++++ Source document
Use JindoFS in EMR V3.20.0 to V3.22.0 (V3.22.0 excluded) - E-MapReduce

Overview

JindoFS is a cloud-native file system that combines the advantages of Object Storage Service (OSS) and local storage. JindoFS is also a next-generation storage system that provides efficient and reliable storage services for cloud computing in E-MapReduce (EMR).

JindoFS supports the block storage mode and cache mode.

JindoFS adopts a heterogeneous multi-backup mechanism. Storage Service provides the data storage capability. Data is stored in OSS to ensure high reliability. Redundant backups are stored in the local cluster to accelerate read operations. Namespace Service manages metadata of JindoFS. In this case, metadata is queried from Namespace Service instead of OSS, which improves query performance. This query method of JindoFS is similar to that of Hadoop Distributed File System (HDFS).

Note

EMR V3.20.0 and later support JindoFS. To use JindoFS, select the related services when you create an EMR cluster.
This topic describes how to use JindoFS in EMR V3.20.0 to V3.22.0 (V3.22.0 excluded). For more information about how to use JindoFS in EMR V3.22.0 or later, see Use JindoFS in EMR V3.22.0 to V3.26.3.

Scenarios

EMR has three storage systems: EMR OssFileSystem, EMR HDFS, and EMR JindoFS. Among them, OssFileSystem and JindoFS store data in the cloud. The following table compares the features of three EMR storage systems and Hadoop support for Alibaba Cloud OSS.


Feature	Hadoop support for Alibaba Cloud OSS	E-MapReduce OssFileSystem	E-MapReduce HDFS	E-MapReduce JindoFS
Storage capacity	Tremendous	Tremendous	Depending on the EMR cluster scale	Tremendous
Reliability	High	High	High	High
Factor that affects throughput	Server	I/O performance of caches on disks in the EMR cluster	I/O performance of disks in the EMR cluster	I/O performance of disks in the EMR cluster
Metadata query efficiency	Low	Medium	High	High
Scale-out operation	Easy	Easy	Easy	Easy
Scale-in operation	Easy	Easy	Node decommission required	Easy
Data locality	None	Weak	Strong	Medium

The block storage mode of JindoFS has the following features:

JindoFS offers tremendous and scalable storage capacity by using OSS as the storage backend. The storage capacity is independent of the EMR cluster scale. The local cluster can be scaled in or out as required.
++++++++
++++ Information supplied
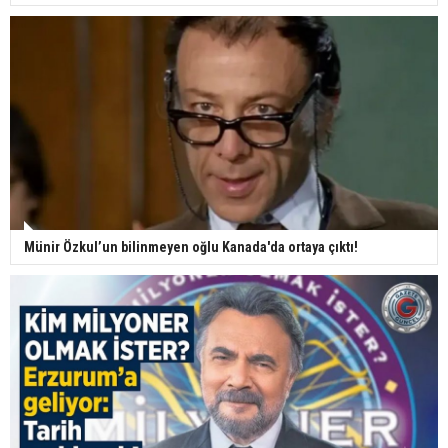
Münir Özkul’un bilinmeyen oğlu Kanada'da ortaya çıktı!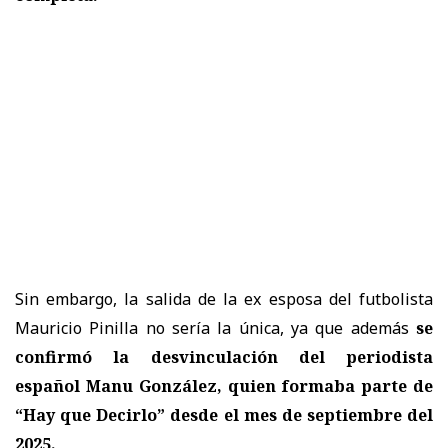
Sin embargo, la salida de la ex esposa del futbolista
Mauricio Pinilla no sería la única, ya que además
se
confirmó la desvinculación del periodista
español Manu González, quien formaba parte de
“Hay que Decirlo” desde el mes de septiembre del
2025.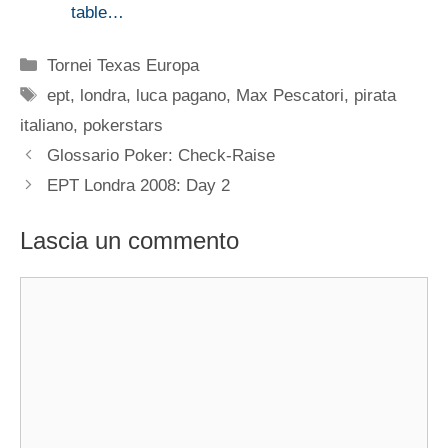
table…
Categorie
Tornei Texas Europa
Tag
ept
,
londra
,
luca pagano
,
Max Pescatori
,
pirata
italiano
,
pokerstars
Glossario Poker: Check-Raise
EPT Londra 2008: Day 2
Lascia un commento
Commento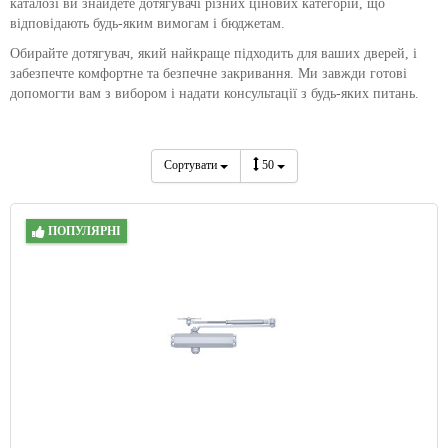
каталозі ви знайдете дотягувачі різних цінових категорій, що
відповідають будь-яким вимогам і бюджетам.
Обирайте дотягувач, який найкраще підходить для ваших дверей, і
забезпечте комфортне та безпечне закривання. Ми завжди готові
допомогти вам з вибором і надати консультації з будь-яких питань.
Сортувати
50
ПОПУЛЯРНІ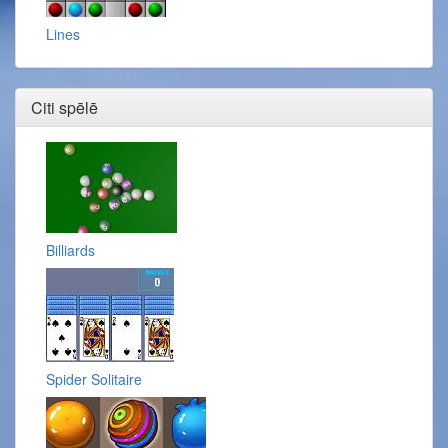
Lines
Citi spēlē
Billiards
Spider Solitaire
++++++++
Required tasks:
a. In the JindoFS page, which service manages JindoFS metadata?
b. List every feature that the JindoFS page's comparison table uses to compare the storage systems.
c. Write a continuation of the JindoFS page, starting right after its final sentence.
The lines above aren't needed for anything here.

Response list:
a. Namespace Service manages the metadata of JindoFS.

b.
- Storage capacity
- Reliability
- Factor that affects throughput
- Metadata query efficiency
- Scale-out operation
- Scale-in operation
- Data locality

c.
JindoFS stores some backup data in the local cluster to accelerate read operations. This improves the throughput by using limited local storage capacity, especially for Write Once Read Many (WORM) solutions.
JindoFS provides efficient metadata query similar to HDFS. Compared with OssFileSystem, JindoFS saves much time in metadata query. In addition, JindoFS avoids system instability when data and metadata are frequently accessed.
JindoFS ensures maximal data locality when jobs are executed in the EMR cluster. This reduces the load on network transmission and improves the read performance.

Prepare the environment

Create an EMR cluster
Select a version from EMR V3.20.0 to V3.22.0 (V3.22.0 excluded). Select SmartData and Bigboot from the optional services. For more information about how to create an EMR cluster, see Create a cluster. Bigboot provides distributed data management and component management services in EMR. Based on Bigboot, SmartData provides JindoFS for the application layer.
Configure JindoFS
JindoFS provided by SmartData uses OSS as the storage backend. Therefore, you must configure parameters related to OSS before you use JindoFS. EMR provides the following two configuration methods: 1. Modify parameters related to Bigboot after you create an EMR cluster, and then restart SmartData for the configurations to take effect. 2. Add custom configurations when you create an EMR cluster. In this case, the related services are restarted based on custom parameters after the EMR cluster is created.
- Initialize parameters after the EMR cluster is created
  - oss.access.bucket specifies the name of the OSS bucket.
  - oss.data-dir specifies the directory of JindoFS in the OSS bucket. The directory only serves as the storage backend for JindoFS. The data generated in the directory cannot be damaged. The directory is automatically created when JindoFS writes data. You do not need to create the directory in advance.
  - oss.access.endpoint specifies the region where the OSS bucket resides.
  - oss.access.key specifies the AccessKey ID used to access the OSS bucket.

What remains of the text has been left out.